There is an excellent discussion of Transparency in the Social Sciences at the Center for Effective Global Action. Anyone working with data in the social sciences should read and learn. I want to comment on one small bit that caught my attention in Gabriel Lenz’s post:
one of the many ways researchers can torture their data is with control variables.

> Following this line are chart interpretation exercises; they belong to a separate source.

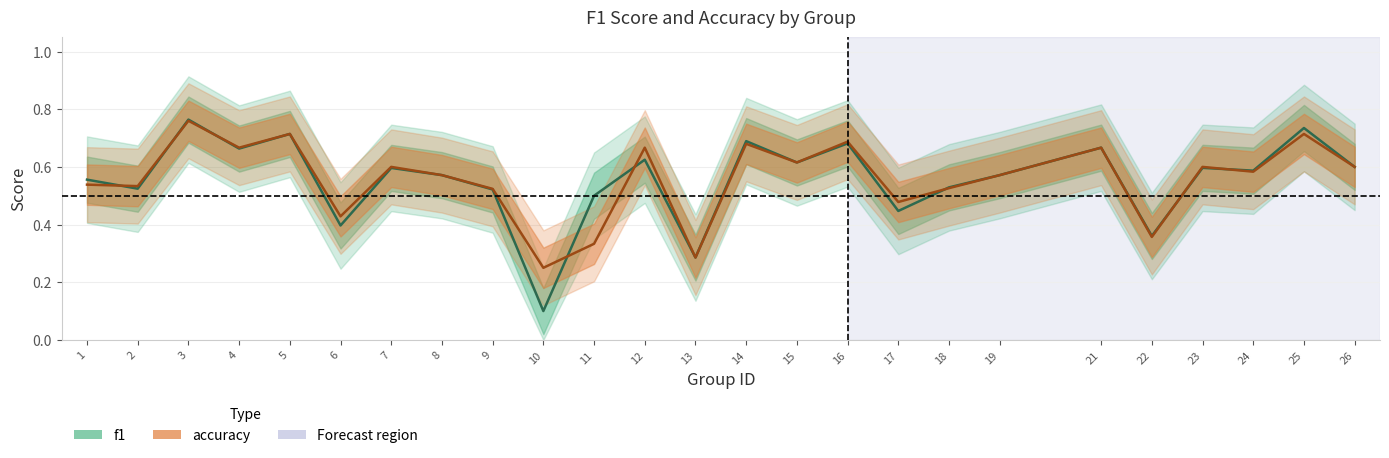

The value of f1 at 17 is 0.4. True or false?

True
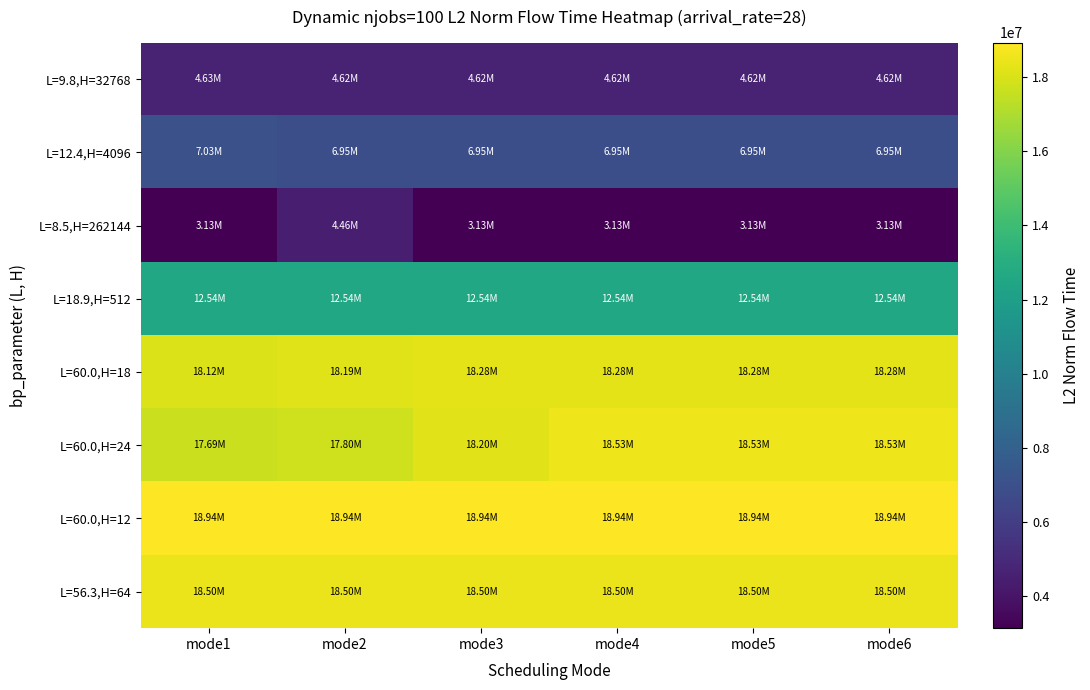

Which series has the largest range (max minus min)?

L=8.5,H=262144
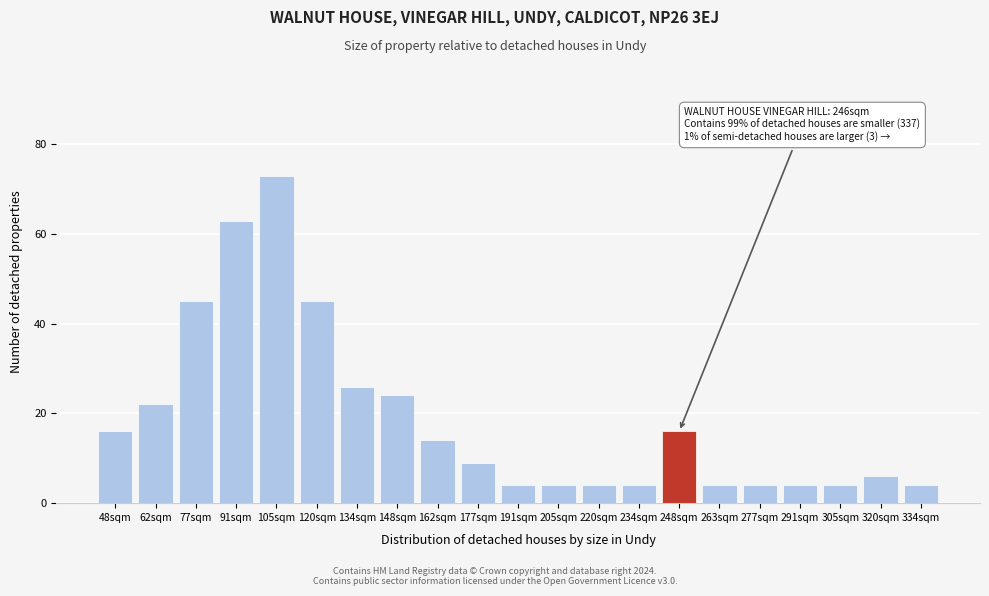

Reading left to right, extract all data points from this chart.

48sqm=16	62sqm=22	77sqm=45	91sqm=63	105sqm=73	120sqm=45	134sqm=26	148sqm=24	162sqm=14	177sqm=9	191sqm=4	205sqm=4	220sqm=4	234sqm=4	248sqm=16	263sqm=4	277sqm=4	291sqm=4	305sqm=4	320sqm=6	334sqm=4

This is an important point. There is a clear preference emerging among applied researchers for findings that show up in unconditional correlations. We all want our findings to look something like this (from Acemoglu, Johnson, and Robinson):
Here is a nice bivariate correlation between settler mortality and income. The authors can add various control variables (malaria, etc.) to try to rule out confounders, but the results don’t change. The virtue is that these findings are simple, and the analysis is too: nothing is hiding behind an opaque statistical model. (Interestingly, they argue in Appendix A that including an exhaustive list of controls may be a bad idea; this is a separate issue.)
Such an approach has a lot to recommend it. I’ve used it myself, for example in figures 1 and 2 in this paper (PDF). But there is no general reason to prefer findings that show up in bivariate correlations when using observational data. I will try illustrate this through one of the classic questions in comparative political economy: the relationship between political institutions and economic growth.
Here is a simple plot of the bivariate relationship between average level of democracy (1970-2000) and growth in real GDP per capita (1970-2000).
Not much to write home about. But even ignoring massive identification problems, we shouldn’t expect such a relationship in the unconditional correlations—this is because the Solow growth model predicts convergence: the growth rates of poorer countries will tend to be higher than those of wealthier countries for reasons having nothing to do with political institutions. And in fact, this relationship appears in the data.
This means that if we want to look for a relationship between political institutions and economic growth, it makes good theoretical sense to control for initial wealth levels in a multiple regression framework. Not because we are fishing, or to rule out potential confounders, but because there are simple theoretical reasons not to expect that we will observe an unconditional bivariate relationship between political institutions and economic performance. Compare, on this note, the following two regressions (t-statistics in parentheses).
| Model 1 | Model 2 | |
| Polity 1970 2000 | 0.03 | 0.04 |
| (1.72) | (2.17) | |
| Log GDPPC 1970 | -0.15 | |
| (-1.46) | ||
| Constant | 0.74 | 1.95 |
| (7.30) | (2.33) | |
| N | 134 | 134 |
Of course, the practice of adding atheoretical control variables to multiple regression analyses in order to produce nice p-values is all too common, and it is the worst kind of fishing. But this does not imply that the only “good” or “true” findings from observational data are the ones that show up in unconditional correlations.
Unfortunately, even sophisticated model selection and model averaging techniques cannot really tell us if control variables “truly belong” in the empirical model. It all depends on the theory and the data at hand.
UPDATE: Here is a useful comment from my friend and Cornell Government colleague Adam Seth Levine.
I think a lot of this comes down to robustness. In situations where we think that an unconditional correlation makes theoretical sense (but we also would like to improve the efficiency of our estimates etc.), it is useful to present that simple correlation along with a multivariate analysis. That’s the approach I’ve taken in all of my recent empirical work. In situations where we think that an unconditional correlation doesn’t make sense (like what you describe in your post) then you present it with the one or two moderators that are theoretically critical.